Lock mechanism is a lock display, enables a more fine-grained control. Risk is the need to control their own release the lock, otherwise easily lead to deadlock.
ReentrantLock
ReentrantLock: reentrant lock, only ReentrantLock Lock class implements the interface, and provides more ReentrantLock method. The following examples look through some specific look at how to use ReentrantLock. We can take a look Lock interfaces, their previous attempts to write a custom lock out is to realize the Lock interface, and then combined with AQS (AbstractQueuedSynchronizer, scheduler) to achieve.
Look at the code
import java.util.concurrent.locks.Lock; import java.util.concurrent.locks.ReentrantLock; public class ThreadSafe { private static Lock lock = new ReentrantLock(); private volatile static Integer i = 10; public static void main(String[] args) { Thread thread1 = new Thread(new Runnable() { @Override public void run() { lock.lock(); try { System.out.println("thread1获得锁"); System.out.println("T1 i的值:" + i); i++; System.out.println("T1 i的值:" + i); }finally { System.out.println("thread1释放锁"); lock.unlock(); } } }); Thread thread = new Thread(new Runnable() { @Override public void run() { lock.lock(); try { System.out.println("thread获得锁"); i = 12; System.out.println("i的值:" + i); }finally { System.out.println("thread释放锁"); lock.unlock(); } } }); thread.start(); thread1.start(); // for (int x = 0; x < 15; x++) { // System.out.println(thread.getState() + "XXXX"); // System.out.println(thread1.getState() + "X"); // } } }
This also solve thread safety issues.
Lock there is a method in the interface:
public interface Lock { void lock(); void lockInterruptibly() throws InterruptedException; boolean tryLock(); boolean tryLock(long time, TimeUnit unit) throws InterruptedException; void unlock(); Condition newCondition(); }
Wherein the lock () method is used to obtain the lock. If the lock has been acquired by another thread is waiting.

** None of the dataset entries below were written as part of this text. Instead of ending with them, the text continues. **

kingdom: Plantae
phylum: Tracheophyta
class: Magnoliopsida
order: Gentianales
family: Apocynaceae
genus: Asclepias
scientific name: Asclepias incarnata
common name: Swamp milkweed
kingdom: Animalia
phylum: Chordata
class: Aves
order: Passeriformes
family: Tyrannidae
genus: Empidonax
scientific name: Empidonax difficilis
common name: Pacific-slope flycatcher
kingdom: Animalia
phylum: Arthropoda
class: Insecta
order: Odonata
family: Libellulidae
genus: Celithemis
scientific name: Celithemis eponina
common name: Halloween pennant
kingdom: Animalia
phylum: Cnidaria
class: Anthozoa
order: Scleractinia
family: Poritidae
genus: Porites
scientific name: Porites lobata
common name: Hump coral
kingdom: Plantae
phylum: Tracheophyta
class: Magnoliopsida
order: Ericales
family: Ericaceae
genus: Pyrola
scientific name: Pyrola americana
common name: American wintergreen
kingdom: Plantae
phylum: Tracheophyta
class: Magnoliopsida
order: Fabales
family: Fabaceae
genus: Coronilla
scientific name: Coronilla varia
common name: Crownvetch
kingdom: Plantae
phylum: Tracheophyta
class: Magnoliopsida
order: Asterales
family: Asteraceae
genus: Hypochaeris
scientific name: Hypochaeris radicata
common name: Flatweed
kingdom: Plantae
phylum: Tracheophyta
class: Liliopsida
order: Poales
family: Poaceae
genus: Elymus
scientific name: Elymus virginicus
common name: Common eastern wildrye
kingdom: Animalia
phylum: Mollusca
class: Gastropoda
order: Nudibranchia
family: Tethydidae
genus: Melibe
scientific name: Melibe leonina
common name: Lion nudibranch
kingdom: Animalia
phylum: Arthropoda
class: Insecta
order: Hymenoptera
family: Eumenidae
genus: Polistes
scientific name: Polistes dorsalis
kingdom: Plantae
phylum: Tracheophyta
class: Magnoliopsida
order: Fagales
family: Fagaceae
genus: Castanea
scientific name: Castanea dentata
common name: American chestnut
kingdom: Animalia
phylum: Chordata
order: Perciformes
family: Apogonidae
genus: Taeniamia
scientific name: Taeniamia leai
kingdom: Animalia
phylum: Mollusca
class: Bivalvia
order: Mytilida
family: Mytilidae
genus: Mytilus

unlock () to release the lock, if the object is not locked, an exception is thrown.
tryLock () method returns a value that represents the attempt to acquire the lock, if the acquisition succeeds, it returns true, if the acquisition fails (ie, the lock has been acquired by another thread), false returns, also said that this method anyway It will return immediately. I will not have to wait in that when not get the lock.
tryLock (long time, TimeUnit unit) method and tryLock () method is similar, but the difference is that this method when the lock will not get to wait for some time, if it can not get the lock, it returns within the time periods false. If you get if you start to get a lock or lock in period of waiting, it returns true.
lockInterruptibly () method is rather special, when to acquire lock This way, if the thread is waiting to acquire a lock, then the thread is able to respond to the interrupt, the interrupt latency that is state of the thread. Thus leaving said that when two threads simultaneously by lock.lockInterruptibly () want to get a lock, if at this time to acquire lock A thread, and the thread B is only waiting, the call threadB.interrupt () method of the thread B able to interrupt the process of waiting for thread B
Condition we can see it as a multi-threaded tools to coordinate communication, newCondition () Returns a new Condition instance that is bound to this Lock instance.